_Goal of the exercise_
Quote the entries below from the line with "right wrist: (1230, 671)" through the line with "left ankle: (1207, 722)", both ends included, and only those lines.
=== Material for this task ===
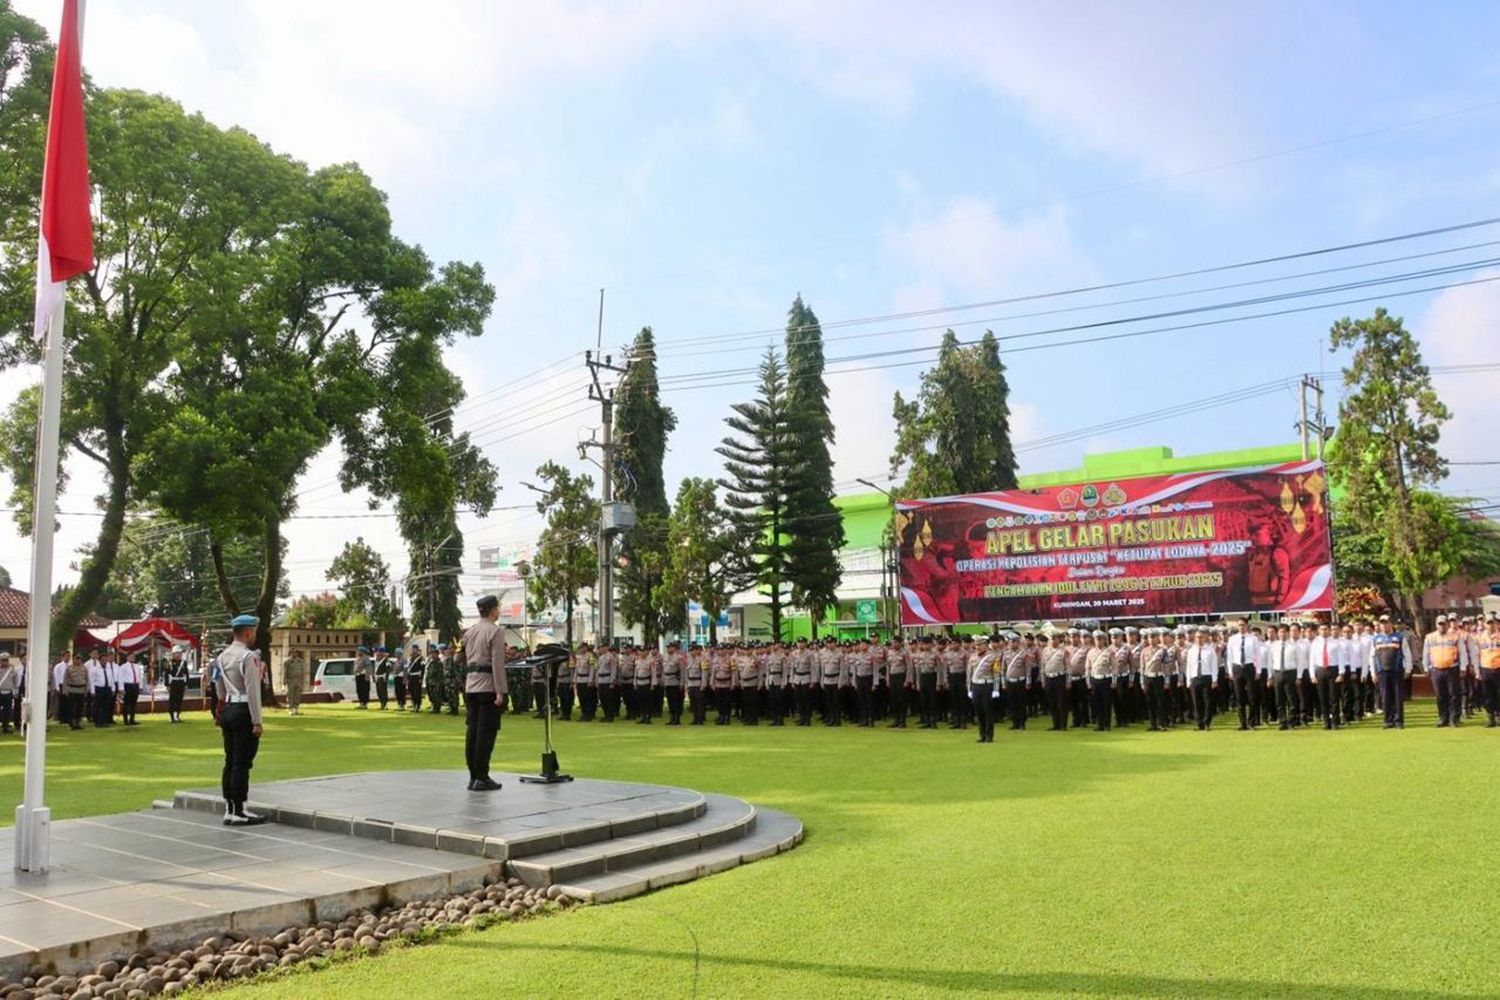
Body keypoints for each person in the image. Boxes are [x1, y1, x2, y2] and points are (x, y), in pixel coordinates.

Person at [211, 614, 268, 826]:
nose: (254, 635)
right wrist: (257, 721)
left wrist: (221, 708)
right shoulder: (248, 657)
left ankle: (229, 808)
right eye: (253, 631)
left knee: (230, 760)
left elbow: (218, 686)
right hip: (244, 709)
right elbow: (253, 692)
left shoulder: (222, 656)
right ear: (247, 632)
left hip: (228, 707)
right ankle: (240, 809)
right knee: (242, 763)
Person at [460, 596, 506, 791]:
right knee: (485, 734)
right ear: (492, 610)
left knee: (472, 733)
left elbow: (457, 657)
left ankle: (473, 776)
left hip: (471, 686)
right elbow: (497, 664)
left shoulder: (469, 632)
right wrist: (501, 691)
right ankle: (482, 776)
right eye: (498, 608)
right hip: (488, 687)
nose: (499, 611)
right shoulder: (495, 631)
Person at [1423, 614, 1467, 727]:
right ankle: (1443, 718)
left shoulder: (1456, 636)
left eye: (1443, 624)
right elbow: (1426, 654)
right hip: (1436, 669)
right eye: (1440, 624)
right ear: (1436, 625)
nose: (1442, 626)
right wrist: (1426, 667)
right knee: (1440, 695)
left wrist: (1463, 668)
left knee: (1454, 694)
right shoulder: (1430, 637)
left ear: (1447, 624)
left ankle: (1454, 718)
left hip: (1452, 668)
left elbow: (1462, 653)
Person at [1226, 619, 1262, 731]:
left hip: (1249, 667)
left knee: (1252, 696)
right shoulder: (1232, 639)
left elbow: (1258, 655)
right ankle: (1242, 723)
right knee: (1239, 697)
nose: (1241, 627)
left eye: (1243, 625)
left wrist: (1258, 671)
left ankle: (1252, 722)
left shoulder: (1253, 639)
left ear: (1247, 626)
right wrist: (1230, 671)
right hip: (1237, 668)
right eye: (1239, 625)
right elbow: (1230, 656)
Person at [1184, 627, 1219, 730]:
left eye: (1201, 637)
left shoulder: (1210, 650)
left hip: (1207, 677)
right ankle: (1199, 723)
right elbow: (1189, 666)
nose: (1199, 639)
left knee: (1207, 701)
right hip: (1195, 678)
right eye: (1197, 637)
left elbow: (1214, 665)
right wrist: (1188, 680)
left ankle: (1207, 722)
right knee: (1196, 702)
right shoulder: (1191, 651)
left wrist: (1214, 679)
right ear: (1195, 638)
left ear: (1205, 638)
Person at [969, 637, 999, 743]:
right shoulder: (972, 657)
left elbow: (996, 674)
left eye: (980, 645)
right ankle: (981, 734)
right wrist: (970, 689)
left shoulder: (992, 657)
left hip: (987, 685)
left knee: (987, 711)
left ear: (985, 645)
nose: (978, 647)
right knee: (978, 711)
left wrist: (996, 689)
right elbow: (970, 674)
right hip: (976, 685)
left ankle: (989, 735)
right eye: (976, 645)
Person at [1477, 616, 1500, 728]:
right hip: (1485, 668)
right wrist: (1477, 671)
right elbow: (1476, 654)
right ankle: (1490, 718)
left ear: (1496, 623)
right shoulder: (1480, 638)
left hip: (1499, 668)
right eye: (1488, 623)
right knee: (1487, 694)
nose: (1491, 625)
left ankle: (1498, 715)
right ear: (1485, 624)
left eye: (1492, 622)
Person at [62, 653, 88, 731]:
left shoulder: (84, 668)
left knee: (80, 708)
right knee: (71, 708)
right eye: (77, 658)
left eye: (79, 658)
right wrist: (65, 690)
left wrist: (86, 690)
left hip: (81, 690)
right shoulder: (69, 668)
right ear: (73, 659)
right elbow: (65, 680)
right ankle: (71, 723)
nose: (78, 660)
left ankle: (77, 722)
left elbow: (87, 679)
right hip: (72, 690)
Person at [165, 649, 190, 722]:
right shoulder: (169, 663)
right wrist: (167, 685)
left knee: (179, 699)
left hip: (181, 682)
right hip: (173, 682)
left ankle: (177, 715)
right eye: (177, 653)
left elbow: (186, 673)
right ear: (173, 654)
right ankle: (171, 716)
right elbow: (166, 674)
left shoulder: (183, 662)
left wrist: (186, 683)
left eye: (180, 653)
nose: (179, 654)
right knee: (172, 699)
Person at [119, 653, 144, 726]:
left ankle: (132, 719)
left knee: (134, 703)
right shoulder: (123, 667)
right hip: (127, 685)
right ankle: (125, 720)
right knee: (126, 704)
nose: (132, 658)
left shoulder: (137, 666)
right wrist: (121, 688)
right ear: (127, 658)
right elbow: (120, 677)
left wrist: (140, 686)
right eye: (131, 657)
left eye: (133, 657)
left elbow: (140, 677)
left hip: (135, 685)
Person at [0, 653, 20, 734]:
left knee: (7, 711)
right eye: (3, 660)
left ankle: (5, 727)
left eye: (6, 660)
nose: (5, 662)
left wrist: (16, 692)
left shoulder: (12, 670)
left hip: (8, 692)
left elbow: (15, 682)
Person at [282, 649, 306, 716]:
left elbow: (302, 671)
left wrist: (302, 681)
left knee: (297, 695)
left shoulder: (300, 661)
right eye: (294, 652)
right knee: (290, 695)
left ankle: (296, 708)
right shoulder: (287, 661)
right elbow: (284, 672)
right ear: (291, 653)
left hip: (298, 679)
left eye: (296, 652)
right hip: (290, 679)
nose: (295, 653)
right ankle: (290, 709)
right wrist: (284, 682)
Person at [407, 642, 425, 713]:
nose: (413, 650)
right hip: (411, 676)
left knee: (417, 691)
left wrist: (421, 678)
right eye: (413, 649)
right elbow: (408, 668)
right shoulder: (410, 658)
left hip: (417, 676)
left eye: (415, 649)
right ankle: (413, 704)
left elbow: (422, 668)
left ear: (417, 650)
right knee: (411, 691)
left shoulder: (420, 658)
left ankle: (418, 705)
===
=== Material for this task ===
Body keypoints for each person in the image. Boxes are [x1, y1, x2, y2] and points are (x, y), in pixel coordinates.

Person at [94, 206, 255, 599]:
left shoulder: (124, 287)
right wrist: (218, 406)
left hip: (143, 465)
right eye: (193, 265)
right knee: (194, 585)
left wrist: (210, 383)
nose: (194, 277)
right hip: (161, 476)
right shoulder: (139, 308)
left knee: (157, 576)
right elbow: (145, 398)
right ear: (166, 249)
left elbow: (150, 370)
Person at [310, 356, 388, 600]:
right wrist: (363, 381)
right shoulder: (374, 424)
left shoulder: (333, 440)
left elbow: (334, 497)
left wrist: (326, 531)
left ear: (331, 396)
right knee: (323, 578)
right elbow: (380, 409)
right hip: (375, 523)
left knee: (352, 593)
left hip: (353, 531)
===
=== Material for this task ===
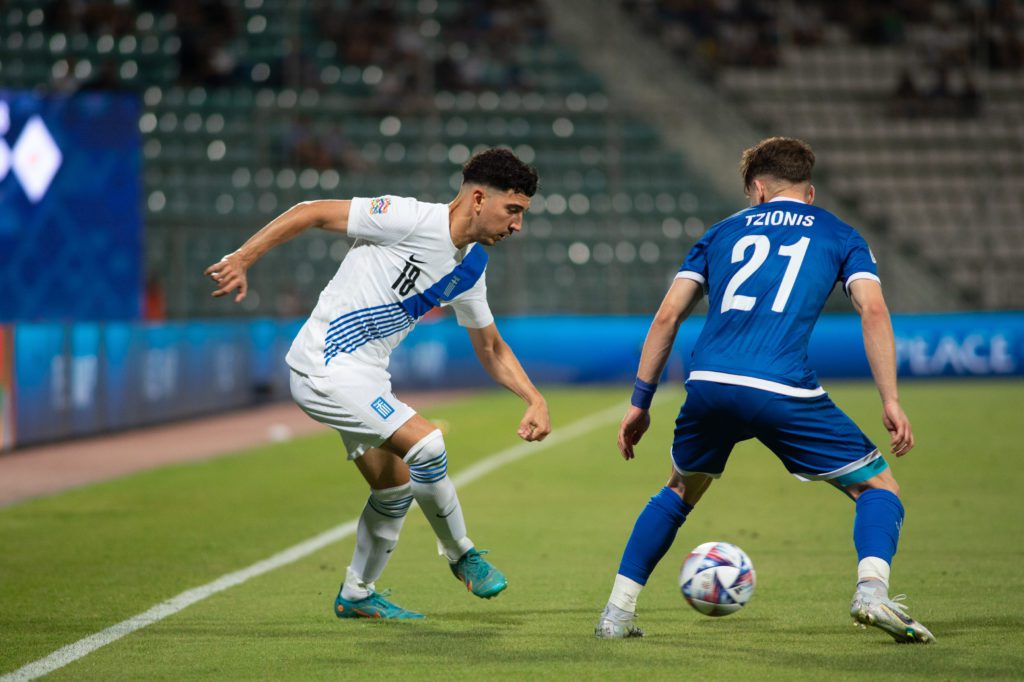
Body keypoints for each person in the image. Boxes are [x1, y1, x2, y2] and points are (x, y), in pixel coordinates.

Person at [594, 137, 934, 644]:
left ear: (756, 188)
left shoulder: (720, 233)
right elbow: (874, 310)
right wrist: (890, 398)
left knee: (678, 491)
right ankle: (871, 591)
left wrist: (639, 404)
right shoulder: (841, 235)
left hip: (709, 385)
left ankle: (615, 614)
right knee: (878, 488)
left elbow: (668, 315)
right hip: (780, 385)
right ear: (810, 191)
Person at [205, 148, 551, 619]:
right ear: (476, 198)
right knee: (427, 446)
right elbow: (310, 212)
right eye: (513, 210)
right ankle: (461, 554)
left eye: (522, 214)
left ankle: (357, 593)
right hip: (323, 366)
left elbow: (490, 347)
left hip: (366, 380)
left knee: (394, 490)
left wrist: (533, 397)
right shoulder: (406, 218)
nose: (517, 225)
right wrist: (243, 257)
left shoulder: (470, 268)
===
_Written solution_
right wrist: (1230, 671)
right hip: (1237, 668)
right eye: (1239, 625)
right elbow: (1230, 656)
Person at [1184, 627, 1219, 730]:
left eye: (1201, 637)
left shoulder: (1210, 650)
left hip: (1207, 677)
right ankle: (1199, 723)
right elbow: (1189, 666)
nose: (1199, 639)
left knee: (1207, 701)
right hip: (1195, 678)
right eye: (1197, 637)
left elbow: (1214, 665)
right wrist: (1188, 680)
left ankle: (1207, 722)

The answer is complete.